_PROBLEM TO SOLVE_: Pick out every line of the material that contains the word "Piriápolis" and copy each one in full.

[Saved data entries]
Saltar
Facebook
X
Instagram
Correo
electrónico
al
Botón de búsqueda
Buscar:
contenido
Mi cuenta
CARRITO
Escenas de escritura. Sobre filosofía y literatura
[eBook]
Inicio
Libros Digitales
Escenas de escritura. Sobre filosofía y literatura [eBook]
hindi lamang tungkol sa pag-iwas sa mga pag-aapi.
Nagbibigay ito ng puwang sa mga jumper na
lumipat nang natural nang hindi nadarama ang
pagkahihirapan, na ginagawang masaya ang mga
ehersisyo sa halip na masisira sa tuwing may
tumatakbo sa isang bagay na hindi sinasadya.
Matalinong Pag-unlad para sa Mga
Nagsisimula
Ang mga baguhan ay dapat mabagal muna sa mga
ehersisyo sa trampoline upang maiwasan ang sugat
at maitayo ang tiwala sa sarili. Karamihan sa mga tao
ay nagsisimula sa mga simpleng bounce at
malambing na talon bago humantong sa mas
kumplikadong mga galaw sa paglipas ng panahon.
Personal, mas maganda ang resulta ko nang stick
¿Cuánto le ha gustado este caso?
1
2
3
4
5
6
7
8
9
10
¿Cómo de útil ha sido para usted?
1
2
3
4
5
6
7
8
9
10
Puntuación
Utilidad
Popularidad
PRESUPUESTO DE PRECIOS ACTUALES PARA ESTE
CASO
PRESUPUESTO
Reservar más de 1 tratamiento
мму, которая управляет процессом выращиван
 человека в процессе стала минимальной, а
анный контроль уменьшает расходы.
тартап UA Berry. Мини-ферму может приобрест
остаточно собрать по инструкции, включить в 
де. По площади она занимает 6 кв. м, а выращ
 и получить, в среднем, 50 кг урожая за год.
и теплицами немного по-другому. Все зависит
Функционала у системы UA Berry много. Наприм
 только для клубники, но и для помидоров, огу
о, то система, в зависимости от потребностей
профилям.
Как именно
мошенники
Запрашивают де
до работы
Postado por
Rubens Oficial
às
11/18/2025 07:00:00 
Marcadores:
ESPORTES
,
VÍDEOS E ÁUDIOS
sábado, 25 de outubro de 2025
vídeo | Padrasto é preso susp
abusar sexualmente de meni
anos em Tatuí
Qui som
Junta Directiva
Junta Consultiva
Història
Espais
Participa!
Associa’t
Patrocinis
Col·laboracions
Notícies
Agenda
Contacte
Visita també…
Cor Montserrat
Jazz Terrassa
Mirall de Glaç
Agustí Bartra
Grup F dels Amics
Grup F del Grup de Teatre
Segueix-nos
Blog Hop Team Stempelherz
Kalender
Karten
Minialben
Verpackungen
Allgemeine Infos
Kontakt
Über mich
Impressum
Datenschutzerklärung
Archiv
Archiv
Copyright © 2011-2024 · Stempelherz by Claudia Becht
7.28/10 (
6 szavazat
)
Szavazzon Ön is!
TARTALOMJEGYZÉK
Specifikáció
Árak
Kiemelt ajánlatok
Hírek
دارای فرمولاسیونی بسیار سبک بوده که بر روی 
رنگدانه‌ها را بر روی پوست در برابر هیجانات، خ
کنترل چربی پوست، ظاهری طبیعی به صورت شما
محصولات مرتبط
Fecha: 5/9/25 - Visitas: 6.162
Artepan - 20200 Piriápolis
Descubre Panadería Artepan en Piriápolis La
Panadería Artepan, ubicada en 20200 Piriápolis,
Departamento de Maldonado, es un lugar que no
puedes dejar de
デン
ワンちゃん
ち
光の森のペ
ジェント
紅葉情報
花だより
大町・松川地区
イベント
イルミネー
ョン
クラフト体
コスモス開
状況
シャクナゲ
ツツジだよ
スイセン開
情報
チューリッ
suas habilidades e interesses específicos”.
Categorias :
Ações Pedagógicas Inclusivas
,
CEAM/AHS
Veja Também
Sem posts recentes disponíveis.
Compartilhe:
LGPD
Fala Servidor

_TASK SOLUTION_:
Artepan - 20200 Piriápolis
Descubre Panadería Artepan en Piriápolis La
Panadería Artepan, ubicada en 20200 Piriápolis,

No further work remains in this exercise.